Instructions to follow:
Turn the text read from all of the items into a Markdown table with two columns, Row and Text: Row gives a running line number and Text gives that line. Skip blank lines and leave the pictures out of the answer.

Exercise materials:
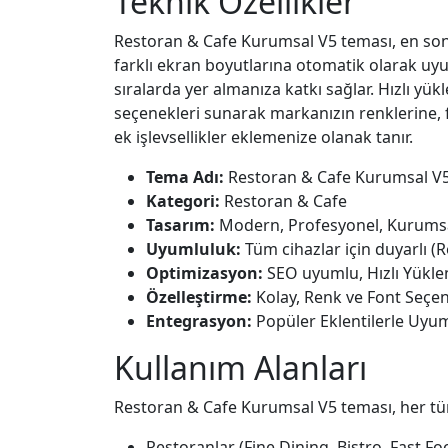
Teknik Özellikler
Restoran & Cafe Kurumsal V5 teması, en son w
farklı ekran boyutlarına otomatik olarak uy
sıralarda yer almanıza katkı sağlar. Hızlı yük
seçenekleri sunarak markanızın renklerine, f
ek işlevsellikler eklemenize olanak tanır.
Tema Adı:
Restoran & Cafe Kurumsal V
Kategori:
Restoran & Cafe
Tasarım:
Modern, Profesyonel, Kurums
Uyumluluk:
Tüm cihazlar için duyarlı (
Optimizasyon:
SEO uyumlu, Hızlı Yükl
Özelleştirme:
Kolay, Renk ve Font Seçen
Entegrasyon:
Popüler Eklentilerle Uyu
Kullanım Alanları
Restoran & Cafe Kurumsal V5 teması, her türlü
Restoranlar (Fine Dining, Bistro, Fast Fo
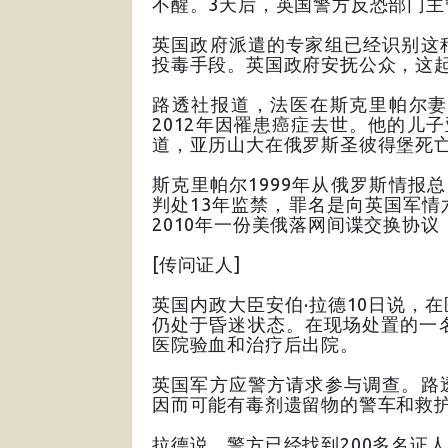
不醒。3天后，英国警方反恐部门主
英国政府派遣的专家组已经识别这
投毒手段。英国政府安抚公众，这
路透社报道，法医在斯克里帕尔妻
2012年因罹患癌症去世。他的儿
道，亚历山大在俄罗斯圣彼得堡死
斯克里帕尔1999年从俄罗斯情报总
判处13年监禁，罪名是向英国军
2010年一份美俄落网间谍交换协
[传问证人]
英国内政大臣安伯·拉德10日说，
仍处于昏迷状态。在现场处置的一
医院验血和治疗后出院。
英国军方应警方请求参与调查。路
因而可能有毒剂遗留物的警车和救
拉德说，警方已经找到200多名证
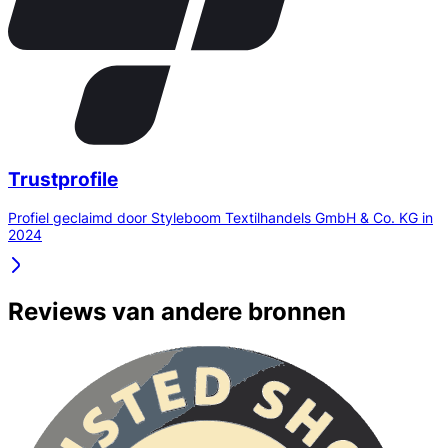
Trustprofile
Profiel geclaimd door Styleboom Textilhandels GmbH & Co. KG in
2024
Reviews van andere bronnen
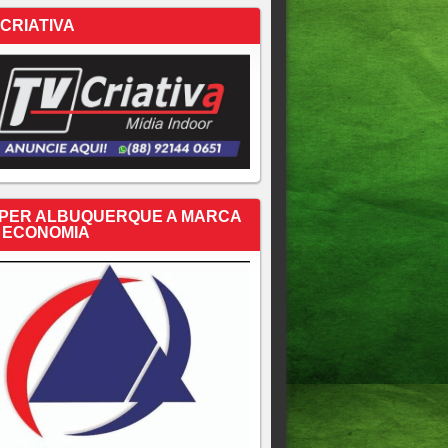
 CRIATIVA
PER ALBUQUERQUE A MARCA
 ECONOMIA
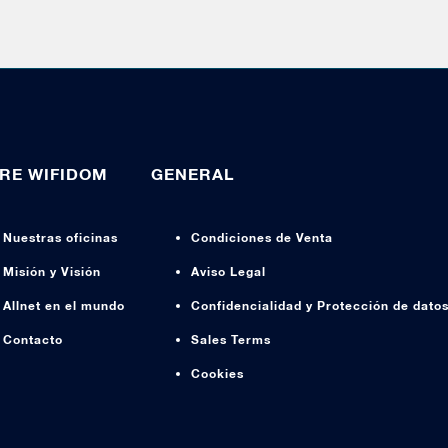
RE WIFIDOM
GENERAL
Nuestras oficinas
Condiciones de Venta
Misión y Visión
Aviso Legal
Allnet en el mundo
Confidencialidad y Protección de dato
Contacto
Sales Terms
Cookies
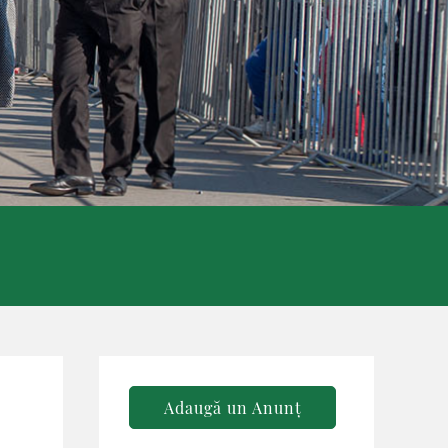
Adaugă un Anunț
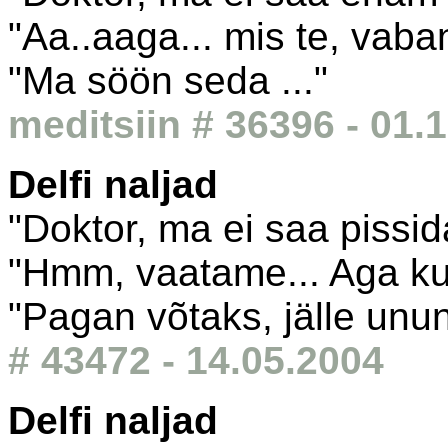
"Aa..aaga... mis te, vab
"Ma söön seda ..."
meditsiin # 36396 - 01.
Delfi naljad
"Doktor, ma ei saa pissid
"Hmm, vaatame... Aga kuu
"Pagan võtaks, jälle unune
# 43472 - 14.05.2004
Delfi naljad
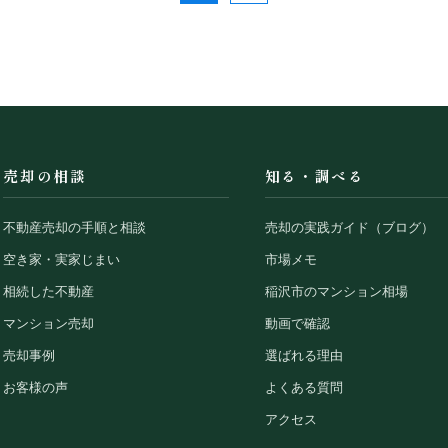
売却の相談
知る・調べる
不動産売却の手順と相談
売却の実践ガイド（ブログ）
空き家・実家じまい
市場メモ
相続した不動産
稲沢市のマンション相場
マンション売却
動画で確認
売却事例
選ばれる理由
お客様の声
よくある質問
アクセス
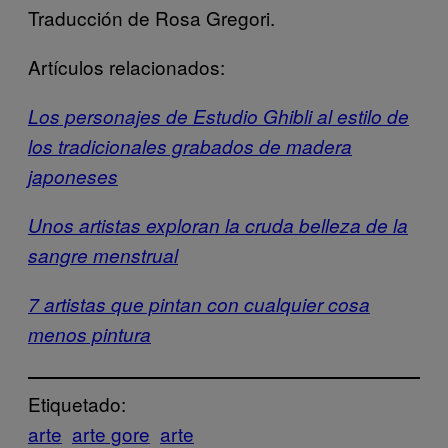
Traducción de Rosa Gregori.
Artículos relacionados:
Los personajes de Estudio Ghibli al estilo de
los tradicionales grabados de madera
japoneses
Unos artistas exploran la cruda belleza de la
sangre menstrual
7 artistas que pintan con cualquier cosa
menos pintura
Etiquetado:
arte
arte gore
arte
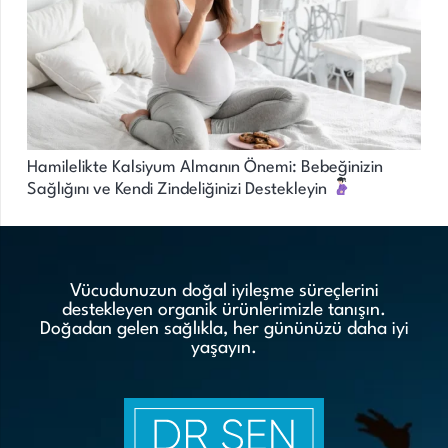
Hamilelikte Kalsiyum Almanın Önemi: Bebeğinizin
Sağlığını ve Kendi Zindeliğinizi Destekleyin
Vücudunuzun doğal iyileşme süreçlerini
destekleyen organik ürünlerimizle tanışın.
Doğadan gelen sağlıkla, her gününüzü daha iyi
yaşayın.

Response:
| Row | Text |
|---|---|
| 1 | Teknik Özellikler |
| 2 | Restoran & Cafe Kurumsal V5 teması, en son w |
| 3 | farklı ekran boyutlarına otomatik olarak uy |
| 4 | sıralarda yer almanıza katkı sağlar. Hızlı yük |
| 5 | seçenekleri sunarak markanızın renklerine, f |
| 6 | ek işlevsellikler eklemenize olanak tanır. |
| 7 | Tema Adı: |
| 8 | Restoran & Cafe Kurumsal V |
| 9 | Kategori: |
| 10 | Restoran & Cafe |
| 11 | Tasarım: |
| 12 | Modern, Profesyonel, Kurums |
| 13 | Uyumluluk: |
| 14 | Tüm cihazlar için duyarlı ( |
| 15 | Optimizasyon: |
| 16 | SEO uyumlu, Hızlı Yükl |
| 17 | Özelleştirme: |
| 18 | Kolay, Renk ve Font Seçen |
| 19 | Entegrasyon: |
| 20 | Popüler Eklentilerle Uyu |
| 21 | Kullanım Alanları |
| 22 | Restoran & Cafe Kurumsal V5 teması, her türlü |
| 23 | Restoranlar (Fine Dining, Bistro, Fast Fo |
| 24 | 不醒。3天后，英国警方反恐部门主 |
| 25 | 英国政府派遣的专家组已经识别这 |
| 26 | 投毒手段。英国政府安抚公众，这 |
| 27 | 路透社报道，法医在斯克里帕尔妻 |
| 28 | 2012年因罹患癌症去世。他的儿 |
| 29 | 道，亚历山大在俄罗斯圣彼得堡死 |
| 30 | 斯克里帕尔1999年从俄罗斯情报总 |
| 31 | 判处13年监禁，罪名是向英国军 |
| 32 | 2010年一份美俄落网间谍交换协 |
| 33 | [传问证人] |
| 34 | 英国内政大臣安伯·拉德10日说， |
| 35 | 仍处于昏迷状态。在现场处置的一 |
| 36 | 医院验血和治疗后出院。 |
| 37 | 英国军方应警方请求参与调查。路 |
| 38 | 因而可能有毒剂遗留物的警车和救 |
| 39 | 拉德说，警方已经找到200多名证 |
| 40 | Trustprofile |
| 41 | Profiel geclaimd door Styleboom Textilhandels GmbH & Co. KG in |
| 42 | 2024 |
| 43 | Reviews van andere bronnen |
| 44 |  CRIATIVA |
| 45 | PER ALBUQUERQUE A MARCA |
| 46 |  ECONOMIA |
| 47 | RE WIFIDOM |
| 48 | GENERAL |
| 49 | Nuestras oficinas |
| 50 | Condiciones de Venta |
| 51 | Misión y Visión |
| 52 | Aviso Legal |
| 53 | Allnet en el mundo |
| 54 | Confidencialidad y Protección de dato |
| 55 | Contacto |
| 56 | Sales Terms |
| 57 | Cookies |
| 58 | Adaugă un Anunț |
| 59 | "Aa..aaga... mis te, vab |
| 60 | "Ma söön seda ..." |
| 61 | meditsiin # 36396 - 01. |
| 62 | Delfi naljad |
| 63 | "Doktor, ma ei saa pissid |
| 64 | "Hmm, vaatame... Aga kuu |
| 65 | "Pagan võtaks, jälle unune |
| 66 | # 43472 - 14.05.2004 |
| 67 | Delfi naljad |
| 68 | 売却の相談 |
| 69 | 知る・調べる |
| 70 | 不動産売却の手順と相談 |
| 71 | 売却の実践ガイド（ブログ） |
| 72 | 空き家・実家じまい |
| 73 | 市場メモ |
| 74 | 相続した不動産 |
| 75 | 稲沢市のマンション相場 |
| 76 | マンション売却 |
| 77 | 動画で確認 |
| 78 | 売却事例 |
| 79 | 選ばれる理由 |
| 80 | お客様の声 |
| 81 | よくある質問 |
| 82 | アクセス |
| 83 | Traducción de Rosa Gregori. |
| 84 | Artículos relacionados: |
| 85 | Los personajes de Estudio Ghibli al estilo de |
| 86 | los tradicionales grabados de madera |
| 87 | japoneses |
| 88 | Unos artistas exploran la cruda belleza de la |
| 89 | sangre menstrual |
| 90 | 7 artistas que pintan con cualquier cosa |
| 91 | menos pintura |
| 92 | Etiquetado: |
| 93 | arte |
| 94 | arte gore |
| 95 | arte |
| 96 | Hamilelikte Kalsiyum Almanın Önemi: Bebeğinizin |
| 97 | Sağlığını ve Kendi Zindeliğinizi Destekleyin |
| 98 | Vücudunuzun doğal iyileşme süreçlerini |
| 99 | destekleyen organik ürünlerimizle tanışın. |
| 100 | Doğadan gelen sağlıkla, her gününüzü daha iyi |
| 101 | yaşayın. |